In part one of a two-part series, Steven Podnos talks about hospitals buying out physician practices while weighing the positives and negatives.

Part 1 of a two-part series on physician buyouts

In a world where physicians are fleeing independent private practice to join the corporate and institutional world of medicine, it is important to separate the different opportunities in the marketplace for physician employment.

Most commonly, I’m seeing hospitals buy physicians’ practices.  The deal is usually structured as a small buyout of fixed assets and equipment, sometimes a small payment for goodwill, and then a salary offer that matches or exceeds the usual income the physician was making independently.  The appeal is the corporate protection of patient flow, relief from managing staff and overhead, leasing of physician owned office space, and some benefits paid for by an employer.  These buyouts are relatively fair from a business standpoint, and are especially attractive to physicians in the late stages of their career.  The downsides include the onus of working for a corporation and increased focus on compliance.

As many of these hospital buyouts are relatively new, it is not clear how well they will work out.
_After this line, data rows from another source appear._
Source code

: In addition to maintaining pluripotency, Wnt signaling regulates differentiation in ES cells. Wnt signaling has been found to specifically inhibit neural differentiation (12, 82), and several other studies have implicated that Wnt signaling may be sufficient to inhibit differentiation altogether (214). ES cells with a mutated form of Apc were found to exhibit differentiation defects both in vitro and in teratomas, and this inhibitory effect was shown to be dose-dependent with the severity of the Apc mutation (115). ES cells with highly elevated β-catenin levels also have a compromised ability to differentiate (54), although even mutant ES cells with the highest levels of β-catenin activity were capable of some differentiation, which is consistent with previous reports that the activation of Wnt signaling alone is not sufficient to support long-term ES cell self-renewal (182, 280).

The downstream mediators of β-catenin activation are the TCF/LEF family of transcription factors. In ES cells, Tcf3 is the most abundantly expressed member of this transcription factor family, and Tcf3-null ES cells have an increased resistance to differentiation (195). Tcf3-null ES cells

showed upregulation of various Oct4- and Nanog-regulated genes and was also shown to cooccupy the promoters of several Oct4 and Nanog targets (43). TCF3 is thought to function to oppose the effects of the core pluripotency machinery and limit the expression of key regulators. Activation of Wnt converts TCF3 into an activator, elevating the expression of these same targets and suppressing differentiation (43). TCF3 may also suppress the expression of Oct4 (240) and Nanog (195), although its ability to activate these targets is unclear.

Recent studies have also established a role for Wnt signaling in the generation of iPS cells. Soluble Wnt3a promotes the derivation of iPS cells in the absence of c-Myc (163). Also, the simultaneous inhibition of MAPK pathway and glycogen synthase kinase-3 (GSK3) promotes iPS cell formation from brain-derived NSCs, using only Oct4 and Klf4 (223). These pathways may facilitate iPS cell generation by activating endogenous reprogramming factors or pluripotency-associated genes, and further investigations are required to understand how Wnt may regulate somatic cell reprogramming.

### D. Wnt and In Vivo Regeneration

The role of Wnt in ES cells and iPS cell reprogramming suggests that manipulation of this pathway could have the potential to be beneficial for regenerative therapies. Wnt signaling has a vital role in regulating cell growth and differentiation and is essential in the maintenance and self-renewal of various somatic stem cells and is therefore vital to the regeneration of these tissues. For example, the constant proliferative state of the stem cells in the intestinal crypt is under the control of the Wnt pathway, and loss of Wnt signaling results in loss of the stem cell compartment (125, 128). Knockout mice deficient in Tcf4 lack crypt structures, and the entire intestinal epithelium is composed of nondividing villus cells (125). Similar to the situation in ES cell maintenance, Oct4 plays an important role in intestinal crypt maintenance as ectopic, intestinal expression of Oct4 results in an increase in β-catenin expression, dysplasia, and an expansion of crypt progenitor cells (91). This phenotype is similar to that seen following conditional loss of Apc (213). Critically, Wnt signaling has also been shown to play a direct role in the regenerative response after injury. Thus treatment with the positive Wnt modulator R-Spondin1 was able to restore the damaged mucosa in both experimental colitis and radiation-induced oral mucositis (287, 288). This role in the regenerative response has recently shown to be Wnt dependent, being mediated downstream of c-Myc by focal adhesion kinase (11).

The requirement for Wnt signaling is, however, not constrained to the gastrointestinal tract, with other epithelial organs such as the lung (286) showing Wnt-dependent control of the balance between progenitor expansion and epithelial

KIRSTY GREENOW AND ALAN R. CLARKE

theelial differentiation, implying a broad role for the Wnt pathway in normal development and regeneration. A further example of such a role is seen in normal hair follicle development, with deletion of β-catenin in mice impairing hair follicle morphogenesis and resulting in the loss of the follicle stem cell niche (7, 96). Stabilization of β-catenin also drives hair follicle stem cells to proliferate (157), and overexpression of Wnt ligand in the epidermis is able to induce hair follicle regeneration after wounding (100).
Until recently, it has been common for the hospital systems to show “losses” on the cash flows of their physician groups.  They sometimes add a variety of administrative fees and are rarely as efficient with staff as are individual practices.  However, some recent Federal whistleblowing lawsuits against hospitals allege that if they are losing money on running a medical practice, they must be making up the loss by gaining referrals (which of course they are).  Although this may be permissible for physicians that are individually employed by a hospital system, it is somewhat dicey for other type associations with physicians and medical groups.

It has been somewhat jarring to see the somewhat rapid transformation as more hospitals take control of physician practices.  It has allowed hospitals to control primary care flow via either direct employment or group contracting with ER physicians, hospitalists, and often the majority of primary-care physicians in a community.  Specialists are then similarly employed or at least controlled by these facts, on the ground.  The rise of hospitalist medicine alone over the last ten years has completely changed the physician/patient relationship for the first time since hospitals became a prevalent mode of health care delivery.

An uncomfortable effect of hospital employment is the loss of patient advocacy by physicians.  It is hard to complain to the hospital that can fire you about patient care issues.  This further loss of autonomy and practice control is something to consider carefully.